The gatherer pulled his layers of clothing clear of his throat. “Y’didn’t have to be so rough. I was just warning you about the porpentiles at the store-caves.”

There was that feeling again. But what was it from? Porpentiles? Or the store caves? Pausert couldn’t tell, and went back to fishing, leading the man on. But before they got anywhere, a sturdy policeman came and unlocked the door. “Follow me. Judge Amorant will see you now.”

 


 

The Leewit realized she was looking as cross as a cornered Tozzimi, when they left. The truth of it all was that she’d given the police inspector a break⦠and the captain a break, but she was actually wanting a break herself. A break from people. Being a healer was hard in ways she’d never thought about. Even buffered, she could feel their pain, and there was nothing that could stop her seeing their fear.

She really wanted a particularly tall Marachini-fruit tree, that she could disappear to the top of, and spit pips at anyone who came too close. Failing that, the Venture would have to do. She hadn’t anticipated them leaving someone behind. And now she was stuck with the clumping idiot. She considered whistling him to sleep, or at least unconscious, and grumpily decided against it. She tried her best little girl smile instead. It wouldn’t have fooled Goth or the captain, but the policeman was a dope.

Except, he wasn’t quite such a dope when it came to searching. The Leewit followed him around, watching every move. She reckoned it made him a bit uncomfortable, which was good. She also learned a whole bunch of neat new possible hiding places that she hadn’t even thought of. That was also probably good, even if it meant someone else had thought of them already. She also talked to him, getting him to answer all sorts of questions. He wasn’t a bad old dope really, and he answered what he considered quizzy little girl questions politely. She kept asking. She figured it wore people down. He was probably telling her a lot of stuff he wouldn’t have told the captain — or anyone else.

He explained, patiently, how his wand worked. “The granules have a scent. The wand’s sensors pick that up at less than two parts per million.”

Among the things she asked was why he was so good at searching, and he said something that the Leewit figured was both serious and odd. “There’s a lot of money to be made out of smuggling the catalyst granules. The supply has dropped off a great deal, and that’s pushed the price up.”

“Why has the supply dropped off?”

“I don’t know. The duke’s advisors think it’s that the cartel — Stratel and his business partners — are holding back supply. They have a history of doing it.”

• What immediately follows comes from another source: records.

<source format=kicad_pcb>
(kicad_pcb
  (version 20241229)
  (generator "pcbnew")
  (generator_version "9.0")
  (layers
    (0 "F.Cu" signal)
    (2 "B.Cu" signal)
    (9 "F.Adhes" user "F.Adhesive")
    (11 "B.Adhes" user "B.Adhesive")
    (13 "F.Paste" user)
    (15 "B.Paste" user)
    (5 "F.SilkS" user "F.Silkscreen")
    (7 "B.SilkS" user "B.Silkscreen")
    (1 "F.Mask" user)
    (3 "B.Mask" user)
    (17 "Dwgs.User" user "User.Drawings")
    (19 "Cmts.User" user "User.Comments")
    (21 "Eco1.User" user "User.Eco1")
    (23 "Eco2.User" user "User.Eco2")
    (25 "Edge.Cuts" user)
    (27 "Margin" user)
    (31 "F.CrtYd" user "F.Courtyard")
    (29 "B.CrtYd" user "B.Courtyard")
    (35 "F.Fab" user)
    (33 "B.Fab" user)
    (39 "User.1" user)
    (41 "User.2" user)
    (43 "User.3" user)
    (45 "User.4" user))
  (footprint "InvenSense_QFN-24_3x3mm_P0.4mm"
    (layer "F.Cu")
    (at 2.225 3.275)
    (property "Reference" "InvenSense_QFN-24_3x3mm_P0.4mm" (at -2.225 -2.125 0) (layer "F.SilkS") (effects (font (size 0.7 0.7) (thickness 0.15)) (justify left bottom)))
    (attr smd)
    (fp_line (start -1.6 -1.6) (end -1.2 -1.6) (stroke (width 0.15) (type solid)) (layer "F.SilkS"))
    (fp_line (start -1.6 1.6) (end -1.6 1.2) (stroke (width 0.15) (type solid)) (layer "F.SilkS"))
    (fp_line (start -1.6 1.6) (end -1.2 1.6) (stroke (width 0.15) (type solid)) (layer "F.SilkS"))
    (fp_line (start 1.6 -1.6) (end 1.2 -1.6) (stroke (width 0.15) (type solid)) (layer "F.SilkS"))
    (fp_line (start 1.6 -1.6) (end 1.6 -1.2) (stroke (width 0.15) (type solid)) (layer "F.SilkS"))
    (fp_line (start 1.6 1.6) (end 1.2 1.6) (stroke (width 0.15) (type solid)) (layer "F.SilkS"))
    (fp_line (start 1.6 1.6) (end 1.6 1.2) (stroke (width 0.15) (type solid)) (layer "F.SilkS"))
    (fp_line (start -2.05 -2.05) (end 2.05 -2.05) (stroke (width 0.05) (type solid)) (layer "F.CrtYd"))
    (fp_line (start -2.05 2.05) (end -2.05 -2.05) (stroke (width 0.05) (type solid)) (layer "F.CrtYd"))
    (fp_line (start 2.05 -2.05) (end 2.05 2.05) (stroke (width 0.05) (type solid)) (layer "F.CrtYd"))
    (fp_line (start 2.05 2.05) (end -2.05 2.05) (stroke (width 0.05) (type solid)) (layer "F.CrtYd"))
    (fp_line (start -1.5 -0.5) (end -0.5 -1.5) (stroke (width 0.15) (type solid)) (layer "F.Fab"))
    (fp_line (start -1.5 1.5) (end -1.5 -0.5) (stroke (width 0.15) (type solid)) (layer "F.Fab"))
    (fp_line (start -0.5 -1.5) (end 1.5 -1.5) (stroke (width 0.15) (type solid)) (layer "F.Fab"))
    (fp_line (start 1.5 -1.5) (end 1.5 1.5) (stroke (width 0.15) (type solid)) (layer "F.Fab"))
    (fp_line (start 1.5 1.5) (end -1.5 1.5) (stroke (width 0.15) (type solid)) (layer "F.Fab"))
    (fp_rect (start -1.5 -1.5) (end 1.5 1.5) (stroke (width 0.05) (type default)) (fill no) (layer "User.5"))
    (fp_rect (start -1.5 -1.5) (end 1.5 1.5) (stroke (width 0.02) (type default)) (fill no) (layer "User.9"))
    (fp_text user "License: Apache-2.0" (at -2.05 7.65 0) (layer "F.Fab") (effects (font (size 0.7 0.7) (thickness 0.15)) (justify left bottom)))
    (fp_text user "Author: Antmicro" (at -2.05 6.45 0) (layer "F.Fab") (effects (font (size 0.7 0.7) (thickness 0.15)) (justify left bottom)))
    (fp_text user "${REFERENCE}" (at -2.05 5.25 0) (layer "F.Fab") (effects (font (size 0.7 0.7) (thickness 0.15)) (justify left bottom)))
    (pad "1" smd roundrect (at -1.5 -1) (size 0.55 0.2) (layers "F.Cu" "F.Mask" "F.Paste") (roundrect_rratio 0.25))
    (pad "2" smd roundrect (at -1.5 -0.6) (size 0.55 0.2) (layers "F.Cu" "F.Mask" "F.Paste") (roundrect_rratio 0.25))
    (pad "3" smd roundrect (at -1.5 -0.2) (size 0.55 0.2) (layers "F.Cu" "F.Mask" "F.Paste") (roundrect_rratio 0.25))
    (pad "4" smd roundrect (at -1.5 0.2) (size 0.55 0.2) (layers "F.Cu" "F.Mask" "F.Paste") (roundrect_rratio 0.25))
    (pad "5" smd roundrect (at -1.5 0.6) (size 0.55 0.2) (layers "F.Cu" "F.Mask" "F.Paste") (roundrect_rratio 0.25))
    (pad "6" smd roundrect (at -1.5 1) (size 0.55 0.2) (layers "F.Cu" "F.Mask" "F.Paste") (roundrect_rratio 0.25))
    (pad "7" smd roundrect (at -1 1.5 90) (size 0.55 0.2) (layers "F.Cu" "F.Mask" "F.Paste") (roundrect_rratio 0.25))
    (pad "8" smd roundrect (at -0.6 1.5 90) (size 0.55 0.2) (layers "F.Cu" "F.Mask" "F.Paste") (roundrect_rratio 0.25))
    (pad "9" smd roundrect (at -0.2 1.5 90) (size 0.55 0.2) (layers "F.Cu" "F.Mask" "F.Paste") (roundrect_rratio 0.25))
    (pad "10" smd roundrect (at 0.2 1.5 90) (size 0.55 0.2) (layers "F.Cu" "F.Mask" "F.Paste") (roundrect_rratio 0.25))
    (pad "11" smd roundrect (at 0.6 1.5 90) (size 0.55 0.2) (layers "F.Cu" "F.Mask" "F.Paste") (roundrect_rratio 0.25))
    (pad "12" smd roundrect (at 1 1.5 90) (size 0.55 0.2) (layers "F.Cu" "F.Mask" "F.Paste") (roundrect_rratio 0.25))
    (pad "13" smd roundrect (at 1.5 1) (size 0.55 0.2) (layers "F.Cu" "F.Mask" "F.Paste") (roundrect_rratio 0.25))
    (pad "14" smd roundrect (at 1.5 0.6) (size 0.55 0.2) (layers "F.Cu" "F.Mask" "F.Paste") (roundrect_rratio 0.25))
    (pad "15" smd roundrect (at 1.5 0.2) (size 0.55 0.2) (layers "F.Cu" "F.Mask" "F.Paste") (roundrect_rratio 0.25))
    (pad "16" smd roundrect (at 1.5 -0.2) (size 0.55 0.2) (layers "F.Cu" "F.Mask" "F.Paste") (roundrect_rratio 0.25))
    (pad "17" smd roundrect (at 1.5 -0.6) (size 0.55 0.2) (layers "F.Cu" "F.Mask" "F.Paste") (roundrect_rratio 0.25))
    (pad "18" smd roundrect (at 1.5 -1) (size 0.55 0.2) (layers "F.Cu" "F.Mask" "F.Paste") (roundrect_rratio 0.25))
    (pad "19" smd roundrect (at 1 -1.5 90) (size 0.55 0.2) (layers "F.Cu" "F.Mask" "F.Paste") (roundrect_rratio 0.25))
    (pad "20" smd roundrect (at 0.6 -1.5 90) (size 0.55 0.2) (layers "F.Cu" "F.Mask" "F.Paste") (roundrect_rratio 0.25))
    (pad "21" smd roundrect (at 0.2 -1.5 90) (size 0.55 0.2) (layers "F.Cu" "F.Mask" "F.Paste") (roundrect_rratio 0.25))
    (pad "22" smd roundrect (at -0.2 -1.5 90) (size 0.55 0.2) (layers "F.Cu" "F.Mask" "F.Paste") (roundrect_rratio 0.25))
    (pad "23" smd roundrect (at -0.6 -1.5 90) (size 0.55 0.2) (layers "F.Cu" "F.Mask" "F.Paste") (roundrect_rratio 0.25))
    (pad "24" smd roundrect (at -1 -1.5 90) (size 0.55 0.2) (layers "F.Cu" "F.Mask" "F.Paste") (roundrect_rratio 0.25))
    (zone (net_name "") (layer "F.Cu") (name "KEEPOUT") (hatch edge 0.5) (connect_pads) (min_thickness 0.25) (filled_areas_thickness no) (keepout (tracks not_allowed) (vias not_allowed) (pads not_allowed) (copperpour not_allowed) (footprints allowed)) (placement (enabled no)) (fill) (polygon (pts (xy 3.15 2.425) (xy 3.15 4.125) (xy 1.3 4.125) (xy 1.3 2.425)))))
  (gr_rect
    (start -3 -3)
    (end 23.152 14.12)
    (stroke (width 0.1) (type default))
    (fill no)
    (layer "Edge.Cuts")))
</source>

She read doubt in his tone of voice “But you don’t think so, do you?”

“Well, we’re seeing a drop off in the volume smuggled. That could just be that the smugglers have figured a better way.” By the way he said it, he badly wanted to believe it.

The Leewit wasn’t too sure what it all meant. But the granules were the heart of the air recyclers. And that was something everybody needed in space.

It took up so much of her thinking that she couldn’t even play poker well, later, when he finished his search. Well enough to clean out the copper’s pockets, but not well. She was a bit disgusted with herself about that.